ROCHESTER, N.Y. (WROC) — Attorneys for the Rochester man charged in the Capitol riots are challenging the pretrial detention order.
On February 10, a judge ruled Dominic Pezzola, the Rochester man with Proud Boys ties facing multiple charges in connection with the violent riot at the U.S. Capitol, will be held behind bars without bond until his trial.
During that detention hearing, the judge ruled Pezzola was to be held without bond prior to trial, due to his potential to engage in additional illegal activities.
The motion filed by his attorneys on Thursday, cites that Pezzola’s years serving in the U.S. Marine Corps Reserve and the fact that he’s never been convicted or accused of a crime, is evidence he is not a danger to the community, if placed on “conditional release pending trial.”
“In assessing the danger posed by defendant’s release it must be noted that defendant is 43 years old and has no criminal record. He has never been convicted of a crime of violence nor has he ever been accused of one. The defendant was in the Marines as a reservist for 6 years and was honorably discharged. Notwithstanding whatever training the defendant has, there is no allegation he ever used those skills in an illegal or improper manner, nor that he used them in anyway other than his military service.”
“Similarly, although the defense concedes there is ample evidence supporting the prosecution’s supposition that defendant was present and participated in the events at the Capitol on January 6, 2021, there is no evidence nor claim that he ever physically harmed any person there.”
During Pezzola’s detention hearing last week, his public defender, Jonathan Zucker, argued for release, saying that Pezzola was misguided by former president Donald Trump. Zucker requested Pezzola be released on personal recognizance or allowed to enter house arrest surveillance.
The request was denied last week, and the attorneys make the same request in Thursday’s motion.

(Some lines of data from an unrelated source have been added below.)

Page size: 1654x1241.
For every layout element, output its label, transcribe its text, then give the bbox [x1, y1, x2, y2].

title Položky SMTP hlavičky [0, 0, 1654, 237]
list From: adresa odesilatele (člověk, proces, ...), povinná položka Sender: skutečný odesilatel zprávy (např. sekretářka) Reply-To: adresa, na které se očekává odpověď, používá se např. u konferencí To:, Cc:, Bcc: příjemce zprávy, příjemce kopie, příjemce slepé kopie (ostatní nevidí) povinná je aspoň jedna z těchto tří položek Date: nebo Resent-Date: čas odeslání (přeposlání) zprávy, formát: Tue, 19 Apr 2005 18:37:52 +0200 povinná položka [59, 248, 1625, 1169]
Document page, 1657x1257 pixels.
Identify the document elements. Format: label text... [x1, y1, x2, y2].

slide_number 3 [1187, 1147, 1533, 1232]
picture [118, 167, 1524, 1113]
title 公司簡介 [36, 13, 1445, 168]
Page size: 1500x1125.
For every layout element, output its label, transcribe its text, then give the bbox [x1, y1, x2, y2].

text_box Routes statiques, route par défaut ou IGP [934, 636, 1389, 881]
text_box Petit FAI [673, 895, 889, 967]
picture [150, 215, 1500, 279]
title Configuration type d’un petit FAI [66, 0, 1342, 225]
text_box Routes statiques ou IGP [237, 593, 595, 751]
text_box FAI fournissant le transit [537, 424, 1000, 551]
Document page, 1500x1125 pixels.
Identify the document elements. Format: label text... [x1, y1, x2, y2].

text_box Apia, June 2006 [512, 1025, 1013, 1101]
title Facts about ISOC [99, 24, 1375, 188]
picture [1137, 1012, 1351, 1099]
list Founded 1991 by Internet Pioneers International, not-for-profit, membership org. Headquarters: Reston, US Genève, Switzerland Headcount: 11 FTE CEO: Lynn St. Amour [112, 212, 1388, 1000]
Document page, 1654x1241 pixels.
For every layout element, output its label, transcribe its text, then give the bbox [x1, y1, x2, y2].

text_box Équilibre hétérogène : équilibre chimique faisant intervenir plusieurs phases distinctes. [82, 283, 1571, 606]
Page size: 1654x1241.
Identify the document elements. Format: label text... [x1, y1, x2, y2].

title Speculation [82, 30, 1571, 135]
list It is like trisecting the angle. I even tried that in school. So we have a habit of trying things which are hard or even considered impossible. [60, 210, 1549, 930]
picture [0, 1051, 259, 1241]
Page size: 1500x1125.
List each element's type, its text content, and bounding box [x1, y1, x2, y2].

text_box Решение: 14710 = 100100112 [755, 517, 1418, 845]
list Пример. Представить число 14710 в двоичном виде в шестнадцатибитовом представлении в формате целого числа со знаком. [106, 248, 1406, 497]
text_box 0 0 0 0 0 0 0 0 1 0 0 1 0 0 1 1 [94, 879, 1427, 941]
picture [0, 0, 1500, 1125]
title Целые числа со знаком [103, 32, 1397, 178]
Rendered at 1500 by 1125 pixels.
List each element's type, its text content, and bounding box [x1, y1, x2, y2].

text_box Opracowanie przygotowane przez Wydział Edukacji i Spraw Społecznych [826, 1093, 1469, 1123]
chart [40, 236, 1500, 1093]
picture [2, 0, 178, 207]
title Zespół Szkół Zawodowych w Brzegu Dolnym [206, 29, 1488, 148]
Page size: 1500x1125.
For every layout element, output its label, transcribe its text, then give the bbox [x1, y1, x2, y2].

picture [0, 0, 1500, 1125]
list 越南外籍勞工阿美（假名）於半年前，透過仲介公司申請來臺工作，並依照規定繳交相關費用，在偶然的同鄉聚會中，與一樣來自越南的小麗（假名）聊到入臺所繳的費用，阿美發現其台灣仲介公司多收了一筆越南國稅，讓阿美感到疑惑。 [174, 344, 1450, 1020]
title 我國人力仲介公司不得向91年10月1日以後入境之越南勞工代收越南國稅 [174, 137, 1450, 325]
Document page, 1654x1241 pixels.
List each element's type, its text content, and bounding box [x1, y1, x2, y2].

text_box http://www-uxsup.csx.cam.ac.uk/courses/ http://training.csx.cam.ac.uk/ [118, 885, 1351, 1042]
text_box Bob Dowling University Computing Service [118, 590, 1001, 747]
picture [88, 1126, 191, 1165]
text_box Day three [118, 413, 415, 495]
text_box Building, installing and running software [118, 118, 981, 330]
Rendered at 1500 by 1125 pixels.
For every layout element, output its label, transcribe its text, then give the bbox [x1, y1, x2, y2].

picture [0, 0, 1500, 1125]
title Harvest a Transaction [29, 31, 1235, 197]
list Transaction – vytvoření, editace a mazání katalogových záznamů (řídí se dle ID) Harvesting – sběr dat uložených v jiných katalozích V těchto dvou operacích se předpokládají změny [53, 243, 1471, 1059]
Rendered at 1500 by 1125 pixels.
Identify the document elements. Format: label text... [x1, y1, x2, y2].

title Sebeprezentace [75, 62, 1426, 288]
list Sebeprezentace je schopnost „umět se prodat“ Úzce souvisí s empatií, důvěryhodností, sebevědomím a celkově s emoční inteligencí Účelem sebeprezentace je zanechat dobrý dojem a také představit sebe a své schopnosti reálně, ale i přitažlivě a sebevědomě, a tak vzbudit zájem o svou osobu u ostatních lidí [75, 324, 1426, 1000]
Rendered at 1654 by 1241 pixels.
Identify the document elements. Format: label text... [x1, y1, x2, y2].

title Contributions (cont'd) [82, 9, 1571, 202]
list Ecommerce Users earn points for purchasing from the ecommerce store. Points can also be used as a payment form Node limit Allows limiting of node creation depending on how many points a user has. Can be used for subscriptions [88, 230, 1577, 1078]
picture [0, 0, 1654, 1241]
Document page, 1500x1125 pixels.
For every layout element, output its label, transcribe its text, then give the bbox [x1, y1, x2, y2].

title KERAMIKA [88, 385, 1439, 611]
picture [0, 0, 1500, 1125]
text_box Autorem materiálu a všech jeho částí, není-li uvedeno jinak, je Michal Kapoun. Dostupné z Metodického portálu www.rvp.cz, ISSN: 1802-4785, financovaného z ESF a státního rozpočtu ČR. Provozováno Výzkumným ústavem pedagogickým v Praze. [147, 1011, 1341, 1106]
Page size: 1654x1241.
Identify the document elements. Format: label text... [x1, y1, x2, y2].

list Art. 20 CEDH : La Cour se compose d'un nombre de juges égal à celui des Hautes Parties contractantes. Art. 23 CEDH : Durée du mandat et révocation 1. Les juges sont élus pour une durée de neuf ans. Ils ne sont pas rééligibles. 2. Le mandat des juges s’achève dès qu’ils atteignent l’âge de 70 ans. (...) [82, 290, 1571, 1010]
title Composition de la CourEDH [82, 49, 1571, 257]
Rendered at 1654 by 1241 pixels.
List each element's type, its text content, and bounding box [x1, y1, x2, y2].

“His inability to support the family while incarcerated has placed them all in desperate financial straits. Pezzola regrets his decision to participate in the events of January 6. He disavows and seeks to sever any relationship and involvement in future activities of the Proud Boys or any similar groups. He simply wishes to be released under reasonable conditions so he can return to work, support his family and return to being a law-abiding citizen. He recognizes that he will at some point have to suffer some punishment for his actions, notwithstanding that they were undertaken with honorable but misguided intentions.”
Pezzola pleaded not guilty to obstruction of an official proceeding, destruction of government property, and restricted buildings or grounds. If convicted, he faces a maximum penalty of 20 years in prison and a $250,000 fine.